Francesco Hayez è conosciuto da tutti per il suo dolcissimo quadro “Il bacio”, in cui il tema politico del militante risorgimentale che va a combattere si confonde con quello romantico dell’ultimo bacio di addio tra due innamorati.
Come ho detto, un quadro famosissimo e per questo sarebbe stato troppo facile parlarne, soprattutto un giorno prima di san Valentino, così ho scelto invece di raccontarvi un’altra storia, quella de “La Meditazione”, conosciuta anche come “L’Italia del 1848”.

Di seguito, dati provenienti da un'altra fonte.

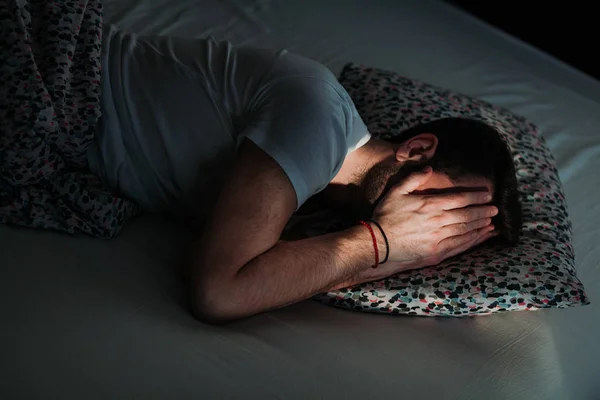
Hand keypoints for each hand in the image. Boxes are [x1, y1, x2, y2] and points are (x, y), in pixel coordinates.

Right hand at [365, 166, 496, 277]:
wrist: (377, 244)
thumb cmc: (385, 216)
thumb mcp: (396, 191)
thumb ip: (414, 178)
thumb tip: (429, 169)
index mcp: (430, 205)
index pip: (460, 199)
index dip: (476, 196)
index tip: (488, 194)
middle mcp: (438, 221)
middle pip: (467, 215)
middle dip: (483, 211)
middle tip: (495, 208)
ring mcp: (438, 239)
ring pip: (466, 230)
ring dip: (481, 225)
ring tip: (492, 222)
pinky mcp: (436, 253)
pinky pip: (460, 246)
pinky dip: (473, 241)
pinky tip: (481, 237)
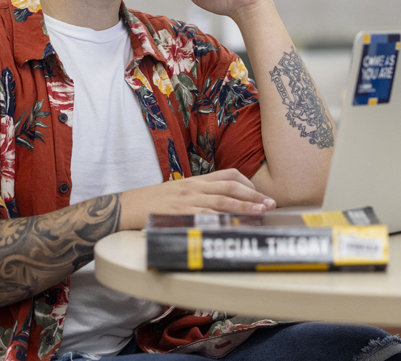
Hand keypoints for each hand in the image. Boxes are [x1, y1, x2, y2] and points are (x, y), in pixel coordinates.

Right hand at [118, 168, 276, 230]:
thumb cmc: (154, 201)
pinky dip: (222, 220)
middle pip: (231, 187)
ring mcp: (188, 200)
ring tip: (261, 212)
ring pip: (222, 201)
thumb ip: (199, 195)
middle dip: (253, 195)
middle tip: (271, 203)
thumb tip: (220, 204)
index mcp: (196, 180)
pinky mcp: (181, 213)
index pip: (228, 175)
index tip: (259, 194)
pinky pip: (206, 216)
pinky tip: (234, 225)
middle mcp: (195, 187)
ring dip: (244, 207)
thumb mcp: (179, 192)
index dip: (248, 184)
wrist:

L’intento è simile a quello de “Il Bacio”, ovvero parlare di politica dipingendone un’allegoria, ma se il primo racchiudeva la struggente speranza di vincere e tornare, qui il pittore si abbandona alla disperazione della sconfitta attraverso lo sguardo triste della personificazione dell’Italia, una giovane madre dal seno nudo pronto per i figli, gli italiani appunto.
I moti risorgimentali nel nostro immaginario ormai si perdono tra le pieghe delle guerre mondiali e degli scandali politici recenti, in una visione di “Patria” che per noi è scontata, ma che per tanti italiani non lo era affatto neanche duecento anni fa.
In un passato che ormai ci sembra lontanissimo, l’Italia non era unita, almeno sulla carta, ed un manipolo di idealisti pensava che invece sarebbe stato giusto non solo che lo fosse, ma che austriaci e francesi se ne tornassero al paese loro. Da qui una serie di battaglie sanguinose combattute da patrioti che si riassumono in quel più modesto insieme dei “moti risorgimentali”.
Seduta su una sedia di cuoio poggiata lungo un muro blu, la donna pallida e bruna esprime nello sguardo addolorato tutto il suo rammarico per la restaurazione asburgica nel Lombardo-Veneto. Personificazione di una nazione che non ha riconoscimento politico ma solo morale, stringe la croce del martirio rinascimentale che allude al suo lutto indicato con le date delle Cinque giornate di Milano (18.19.20.21.22 marzo 1848) mentre sul volume consumato su cui appoggia i polsi c’è scritto “Storia d’Italia”.
Hayez riprende un’immagine che già aveva dipinto, la Malinconia, e qui la trasforma, arricchendola di un significato nascosto che la fa rivivere con una luce nuova, quella del messaggio politico. L’incarnato pallido e delicato risalta grazie alla purezza del nero dei capelli, mentre lo sguardo infelice e fermo invita lo spettatore a condividere il dolore che prova il personaggio, per il quale non si prova compassione, ma una sorta di empatia.
La nostra Patria ci chiama in quello sguardo muto, ci invita a ricordare le persone che hanno dato la vita per affermare un diritto di libertà fatto per lei e per noi, e forse ci rimprovera quasi perché ormai abbiamo dimenticato il motivo per cui siamo diventati una nazione, abbiamo dimenticato il sangue che è costato farla, anche se Hayez ha provato a lasciare qualcosa che ci aiuti a ricordare.
Hayez infatti, nell’unico modo che poteva usare un artista, ovvero un quadro, ha lasciato un monito potente ed insieme asciutto per le future generazioni, un invito non alla battaglia, ma al ricordo e quindi al rispetto del dolore per quelli che la battaglia l’hanno persa.
Perché finché ci sarà qualcuno a ricordarli, i sacrifici non saranno mai inutili.